Campus Advantage, a company that develops and manages student housing, has created a proposal for a building to replace the Elmira Savings Bank at the State Street Triangle, with the potential to bring hundreds of new residents and jobs to Downtown Ithaca. While there is plenty of excitement about the building’s potential, some voices throughout the community believe student housing would not be the best option for one of Ithaca’s prime redevelopment locations.
The developer, based in Austin, Texas, has a goal of establishing a higher standard for student housing facilities. The $74.6 million proposal is for an 11-story residential building with the capacity of almost 600 residents in 232 units. The residence will offer one, two, three, four and five-bedroom units, and computer labs, a fitness center, convenience store, study rooms and social rooms.
On Sept. 22, the Downtown Ithaca Alliance passed a resolution approving the proposal. This only stands as an endorsement for the proposal, as the company will need site plan and tax abatement approval before anything is set in stone. In an Oct. 14 Facebook post, Ithaca Mayor Svante Myrick stated that the proposal does not meet the community’s vision for the location, encouraging the developer to withdraw their application and go back to the drawing board.
Campus Advantage said it is looking at adjustments for the project proposal and has nothing new to share about its status. The company has done much research on how the building will impact the economy and landscape of downtown. In their fact sheet for the proposal, the developer concluded that the building would generate $7.55 million in property tax in the first 10 years after construction because of a tax abatement program and $1.6 million annually after that for perpetuity.
They estimate the project will generate $145.4 million in local income over 10 years and support 830 jobs during the construction, along with 221 jobs beyond construction. They also plan to have local retail on the first floor. However, some voices in the community believe this building would not be in the best interest of Ithaca’s full-time residents.
“There seem to be two things that people who don’t like this project object to,” said Gary Ferguson, executive director of the Downtown Ithaca Alliance. “One is the mass of the building. It is a wide building that takes up the whole block.

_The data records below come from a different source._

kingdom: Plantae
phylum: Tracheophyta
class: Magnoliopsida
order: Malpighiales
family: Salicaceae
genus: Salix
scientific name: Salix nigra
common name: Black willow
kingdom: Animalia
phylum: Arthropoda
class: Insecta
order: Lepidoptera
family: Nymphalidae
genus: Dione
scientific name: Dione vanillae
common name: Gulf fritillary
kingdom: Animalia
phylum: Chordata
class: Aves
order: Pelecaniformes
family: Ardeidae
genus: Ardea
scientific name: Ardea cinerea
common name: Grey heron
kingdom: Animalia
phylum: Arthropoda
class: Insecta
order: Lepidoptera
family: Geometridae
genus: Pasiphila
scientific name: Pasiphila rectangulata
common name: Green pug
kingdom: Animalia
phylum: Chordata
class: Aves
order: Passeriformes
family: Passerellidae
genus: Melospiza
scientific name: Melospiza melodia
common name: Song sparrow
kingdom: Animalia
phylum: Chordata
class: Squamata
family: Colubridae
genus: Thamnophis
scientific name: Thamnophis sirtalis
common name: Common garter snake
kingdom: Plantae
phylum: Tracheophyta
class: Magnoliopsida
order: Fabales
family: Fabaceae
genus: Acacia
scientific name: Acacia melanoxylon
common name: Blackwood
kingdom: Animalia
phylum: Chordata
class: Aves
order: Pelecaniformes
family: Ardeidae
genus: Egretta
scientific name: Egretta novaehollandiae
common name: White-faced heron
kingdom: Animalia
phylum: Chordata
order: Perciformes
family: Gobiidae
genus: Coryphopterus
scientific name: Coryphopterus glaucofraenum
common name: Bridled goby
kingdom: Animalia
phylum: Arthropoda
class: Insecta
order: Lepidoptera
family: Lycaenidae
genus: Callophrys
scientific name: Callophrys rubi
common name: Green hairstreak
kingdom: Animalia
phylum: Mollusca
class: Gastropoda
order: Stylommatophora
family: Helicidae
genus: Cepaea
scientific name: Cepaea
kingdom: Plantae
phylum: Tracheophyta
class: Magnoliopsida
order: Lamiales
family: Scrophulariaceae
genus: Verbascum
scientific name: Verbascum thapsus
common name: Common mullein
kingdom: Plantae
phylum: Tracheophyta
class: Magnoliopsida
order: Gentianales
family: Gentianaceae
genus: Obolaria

The second issue is there are people who don’t like the use and argue that student housing isn’t appropriate there.”
Jerry Martins, co-owner of the kitchen supply store Now You’re Cooking on The Commons, is concerned about the proposal because his business, like some others downtown, is not tailored toward college students. He said he feels this building would create a college-like atmosphere, taking away from the unique experience of visiting downtown.
“Bringing many more students would definitely change the nature, and we would become more like Collegetown,” he said. “A lot of our seniors want to live downtown where they can get to everything, and those are the people that will frequent the shops downtown and restaurants. That would not be an attractive place for people who wanted to come and spend an interesting afternoon downtown and shop the unique shops.”
Martins said he likes the idea of a residence building at the Triangle, but believes it should appeal to a broader type of resident as opposed to just students. He suggested that other developers can bring even more benefits than this proposal does.
“We are not anti-development or anti-customers at all,” he said. “Just put something that is better for the community and something that would actually benefit a variety of stores downtown, not just a few of them. If these guys don’t build it, then somebody else will take its place.”
Ferguson, however, said he believes there is a place for students downtown. Ithaca housing codes do not distinguish what type of resident, whether it be students or senior citizens, can live in certain parts of town.
“The students are our business, our economy works around them,” he said. “I’m not concerned about a student project coming into downtown. We have spent a good part of our budget trying to get kids to come down to the community, off the hills. It is a whole lot easier if they are living here.”
Brett Bossard, executive director of Cinemapolis, said he thinks the idea would be a better use of the Triangle and is excited about the potential of almost 600 new residents within walking distance of his theater. Since students make up a huge portion of Ithaca’s population, he said he believes every business downtown reaches the students in some way.
“I think we all benefit from students being a part of this community, financially and culturally,” he said. “It could very well be that certain stores may serve an audience that is made up of less students, but I think we are all serving students in one way or another. It is just the nature of business in Ithaca.”